B) Les références artistiques :


– Référence probable à le peinture d’autant que Ponge a écrit sur Chardin et sur les peintres de nature morte en général (Braque). De plus, on notera l’analogie des mots pain et peint. L’allusion à la lumière qui couche ses feux sur la surface nous donne à penser que celle-ci est colorée. Et donc peinte.
– On peut penser à la sculpture puisque l’on parle de pain de sucre, de pain de glace ou de pain de cire pour un bloc de matière. Ce serait confirmé par des verbes comme « façonnée » et c’est vrai que l’on ne voit ici non plus, jamais le contenu d’une statue, ce qu’elle contient d’ennuyeux intérieurement. On peut pousser jusqu’à l’architecture à cause de l’allusion aux « dalles minces » voire aux « plans articulés. »
-Enfin, le premier adjectif, « panoramique » est d’origine photo ou cinématographique. Pour exprimer ce mouvement de caméra et sa linéarité il use d’allitérations liquides, l et r. Ponge sait bien que malgré sa volonté de concurrencer les dictionnaires, il n’a donné qu’une définition, qu’une image de toutes les richesses poétiques d’un prosaïque pain.

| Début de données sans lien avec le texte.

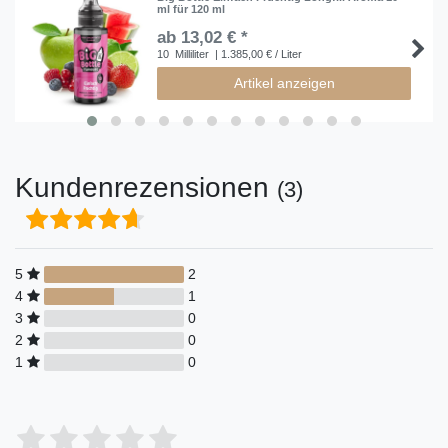
ml für 120 ml
ab 13,02 € *
10
Milliliter
| 1.385,00 € / Liter
Artikel anzeigen
Kundenrezensionen
(3)
5
2
4
1
3
0
2
0
1
0
Bewertungssterne
1
2
3
4
5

Conclusion : vérifier réponse à question posée.
Donner votre avis sur cette conception de poésie.

NB : Autres jeux de mots célèbres de Ponge : Le savon mis en rapport avec le Savoir, son recueil Lyres avec le verbe Lire, Le néologisme Objeu ou objoie. A mi-chemin de la cage au cachot la langue française a le cageot.